Thomas Cook boss pocketed £8.3m in four years as company’s fortunes turned sour
Chief executive Peter Fankhauser pocketed £8.3 million in pay, benefits and bonuses since 2014.
Questions are swirling over pay and bonuses for top bosses at Thomas Cook as figures reveal its chief executive landed more than £8 million in pay and bonuses in four years.
The group’s annual report reveals Peter Fankhauser, who took on the role in late 2014, pocketed £8.3 million in pay, benefits and bonuses between 2014 and 2018 – including a mammoth £2.9 million share award in 2015.
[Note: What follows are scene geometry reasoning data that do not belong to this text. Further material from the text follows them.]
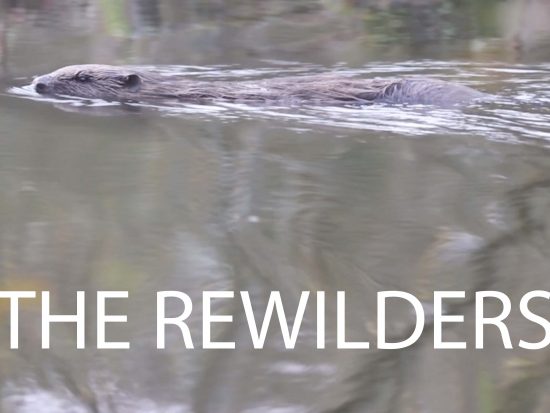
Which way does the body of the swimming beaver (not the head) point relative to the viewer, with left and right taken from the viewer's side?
facing to the left of the viewer
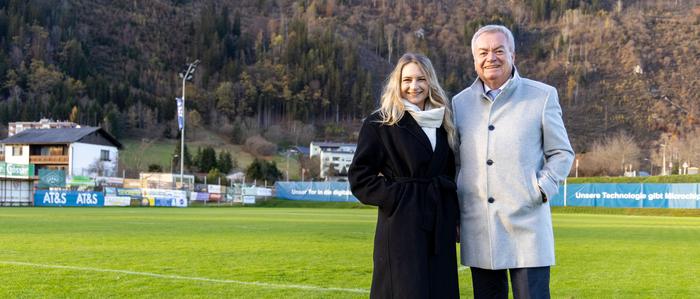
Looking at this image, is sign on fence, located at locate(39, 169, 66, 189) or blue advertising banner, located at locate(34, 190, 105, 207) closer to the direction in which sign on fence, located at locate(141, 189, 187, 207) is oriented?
the blue advertising banner

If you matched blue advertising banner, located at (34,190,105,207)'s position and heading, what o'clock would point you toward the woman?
The woman is roughly at 12 o'clock from the blue advertising banner.

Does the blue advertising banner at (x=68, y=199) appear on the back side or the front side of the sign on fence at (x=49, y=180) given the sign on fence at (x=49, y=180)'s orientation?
on the front side

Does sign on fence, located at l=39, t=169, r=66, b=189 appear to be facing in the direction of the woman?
yes

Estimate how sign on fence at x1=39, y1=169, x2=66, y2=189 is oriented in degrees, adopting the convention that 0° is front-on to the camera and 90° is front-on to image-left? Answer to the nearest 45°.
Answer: approximately 0°

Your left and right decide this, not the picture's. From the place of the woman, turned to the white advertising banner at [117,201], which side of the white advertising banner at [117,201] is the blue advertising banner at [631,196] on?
right

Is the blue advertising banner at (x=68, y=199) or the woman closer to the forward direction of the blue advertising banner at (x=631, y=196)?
the woman

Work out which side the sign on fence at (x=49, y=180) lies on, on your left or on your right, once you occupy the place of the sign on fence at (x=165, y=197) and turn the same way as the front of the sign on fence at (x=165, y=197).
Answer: on your right

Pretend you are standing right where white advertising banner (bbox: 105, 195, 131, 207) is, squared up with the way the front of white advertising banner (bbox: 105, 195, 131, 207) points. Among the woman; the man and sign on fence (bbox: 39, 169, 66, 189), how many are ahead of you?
2

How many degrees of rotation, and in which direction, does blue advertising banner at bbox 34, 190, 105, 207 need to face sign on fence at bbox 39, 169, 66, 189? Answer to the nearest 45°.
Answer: approximately 180°

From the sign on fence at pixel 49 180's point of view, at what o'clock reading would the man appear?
The man is roughly at 12 o'clock from the sign on fence.
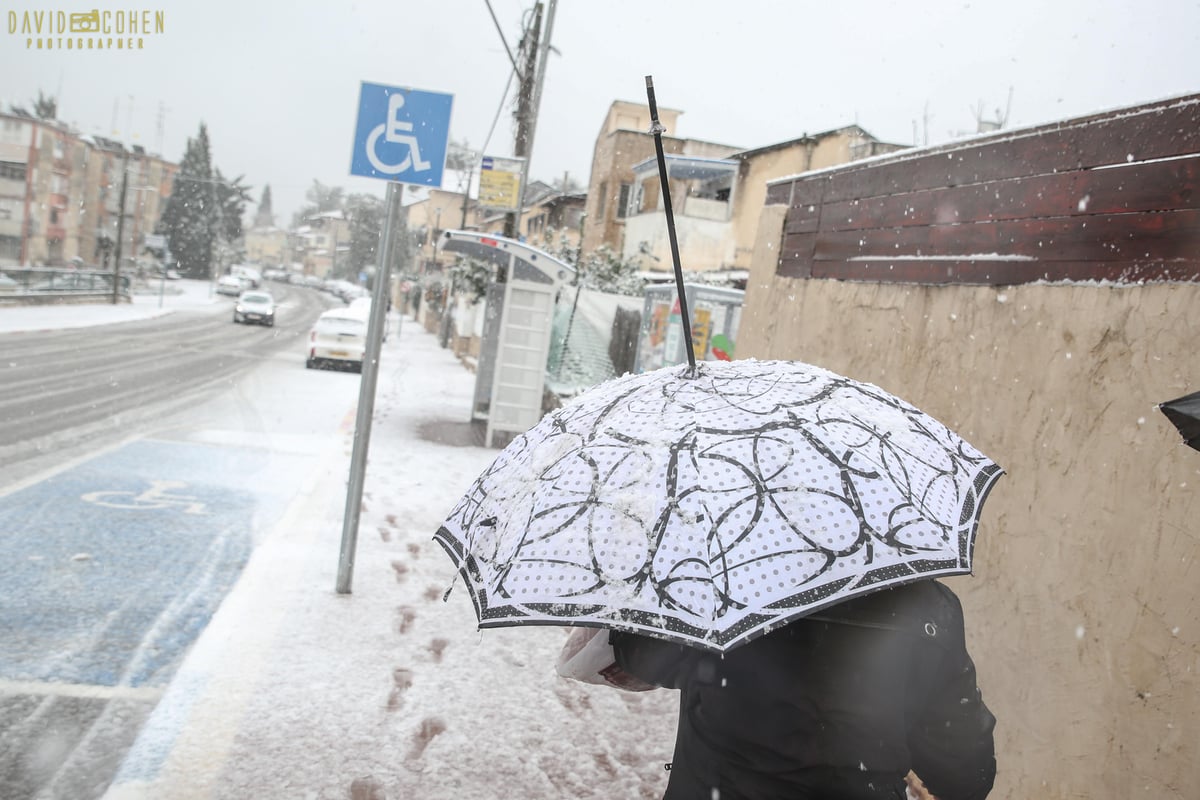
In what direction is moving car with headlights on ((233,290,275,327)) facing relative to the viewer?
toward the camera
Prime Minister Boris Johnson waded into the debate on Monday over how Thomas Cook failed, questioning how directors could pick up such large sums while their businesses go “down the tubes”.
It has also emerged that Thomas Cook’s auditor Ernst & Young reportedly urged the travel firm last year to stop using an accounting method that could potentially have been used to boost its financial performance and increase executive pay.
Thomas Cook’s annual reports show that top executives at Thomas Cook shared more than £16 million between them in pay and perks over the past five years while the group’s profits have been in sharp decline.
It was weighed down by a £1.7 billion debt mountain after a number of ill-fated deals which meant it was left struggling to sell enough holidays to meet the interest payments.
Despite increasingly under-pressure profits, Thomas Cook paid its chief executives – Mr Fankhauser and predecessor Harriet Green – £9.4 million over the past five years.
Its chief financial officers – Bill Scott and predecessor Michael Healy – bagged more than £7 million between them.
Mr Healy was awarded a £2.5 million share bonus in 2015 as part of a lucrative long-term performance share plan that paid out handsomely that year.
Neither Mr Fankhauser nor Mr Scott have received awards under the long-term performance share plan in recent years and neither received an annual bonus in 2017-18.
While anger is mounting over the level of pay at the group, investors have voted in support of executive remuneration in annual shareholder meetings.
However, the conduct of directors will come under scrutiny in the Insolvency Service probe, which Business Secretary Andrea Leadsom asked to be fast-tracked on Monday.
She has also written to the Insolvency Service asking for it to consider director conduct “immediately prior to and at insolvency”.